By the time we reach our destination, made more impressive by the current weather conditions, we’re all covered head to toe in caked mud. But no one has been injured (luckily) and everyone is still smiling (surprisingly) despite the knowledge that we still have to return back the way we came at some point.
And was it worth the effort…..was it ever.
The waterfall was an impressive waterfall but the sense of achievement somehow made it seem even more spectacular.
Long story short but we made it back in one piece (obviously) and after a quick shower and fresh set of clothes we headed off to explore the town of St Georges.
We climbed the steps to fort George overlooking the harbour, but alas it was closed. So we made our way down the other side of the hill to ‘The Carenage’, the old harbour/port area, principally to find a bar.
Fortunately this was a fairly easy task and we found ourselves in a very quaint place with open views across the harbour mouth. Nice food and cold beer always welcome.
We did try to find somewhere to buy a newspaper….not because we wanted to see any depressing news, but we needed something to stuff into our sodden shoes to help dry them out. But alas there were none to be found.
Ah well I don’t think we’ll be doing much hiking anytime soon!!
Great day out Grenada….with the mud and the crud and the beer.
6th November 2014
Oh look……it’s a sea day!
It’s been a little bit rough over the last 24 hours and today the sky is full of billowing clouds……I feel a poem coming on.

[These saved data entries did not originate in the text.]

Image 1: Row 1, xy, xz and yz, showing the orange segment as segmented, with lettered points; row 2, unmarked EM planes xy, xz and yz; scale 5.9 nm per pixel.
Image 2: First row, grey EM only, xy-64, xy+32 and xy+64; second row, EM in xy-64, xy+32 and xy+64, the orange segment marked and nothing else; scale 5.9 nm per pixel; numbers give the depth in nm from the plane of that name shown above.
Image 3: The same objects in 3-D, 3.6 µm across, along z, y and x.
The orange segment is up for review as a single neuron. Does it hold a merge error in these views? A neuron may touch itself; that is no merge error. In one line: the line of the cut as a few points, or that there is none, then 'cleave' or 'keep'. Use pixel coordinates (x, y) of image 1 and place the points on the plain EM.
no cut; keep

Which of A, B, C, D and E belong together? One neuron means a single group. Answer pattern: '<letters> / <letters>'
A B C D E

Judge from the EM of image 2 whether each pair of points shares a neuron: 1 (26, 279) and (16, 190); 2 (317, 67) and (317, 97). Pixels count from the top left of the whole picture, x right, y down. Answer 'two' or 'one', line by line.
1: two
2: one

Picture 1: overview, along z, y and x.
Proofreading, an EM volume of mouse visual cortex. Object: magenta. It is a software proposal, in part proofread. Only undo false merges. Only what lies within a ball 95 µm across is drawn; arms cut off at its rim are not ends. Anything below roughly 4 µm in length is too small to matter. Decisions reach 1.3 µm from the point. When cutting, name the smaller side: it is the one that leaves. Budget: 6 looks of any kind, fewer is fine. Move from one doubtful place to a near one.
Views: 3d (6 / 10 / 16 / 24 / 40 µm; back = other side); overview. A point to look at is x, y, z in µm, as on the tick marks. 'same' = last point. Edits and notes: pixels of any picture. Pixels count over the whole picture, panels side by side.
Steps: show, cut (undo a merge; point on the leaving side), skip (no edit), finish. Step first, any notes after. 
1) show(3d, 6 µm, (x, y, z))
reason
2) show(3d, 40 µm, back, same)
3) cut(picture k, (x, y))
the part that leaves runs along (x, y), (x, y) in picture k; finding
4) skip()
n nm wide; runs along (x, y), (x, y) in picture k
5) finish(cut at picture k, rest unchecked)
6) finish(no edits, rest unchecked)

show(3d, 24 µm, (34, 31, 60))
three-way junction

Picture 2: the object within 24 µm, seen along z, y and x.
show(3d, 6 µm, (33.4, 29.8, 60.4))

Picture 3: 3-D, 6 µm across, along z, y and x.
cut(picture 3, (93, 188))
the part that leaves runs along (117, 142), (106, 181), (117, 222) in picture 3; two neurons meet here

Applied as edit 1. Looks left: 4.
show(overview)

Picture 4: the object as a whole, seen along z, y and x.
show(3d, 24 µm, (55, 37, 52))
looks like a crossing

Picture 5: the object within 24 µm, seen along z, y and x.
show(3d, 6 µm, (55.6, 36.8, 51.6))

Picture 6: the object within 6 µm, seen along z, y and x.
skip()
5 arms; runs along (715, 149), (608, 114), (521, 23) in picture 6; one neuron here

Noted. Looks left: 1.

God lifts the water from the sea
To paint his sky majestically,
With candy floss of every shape
From smiling face to swinging ape.
A bird, a bear, or just a ball
Then building, swirling, growing tall
As veiled in grey dark mists surround
With thunder, lightning, raining down.
Uniquely formed each quickly dies
It’s tears to empty from the skies.
And so my friend don’t curse the rain
God clears his sky to start again.
J Arthur Gray Nov 14
Madeira tomorrow, let’s hope the weather improves.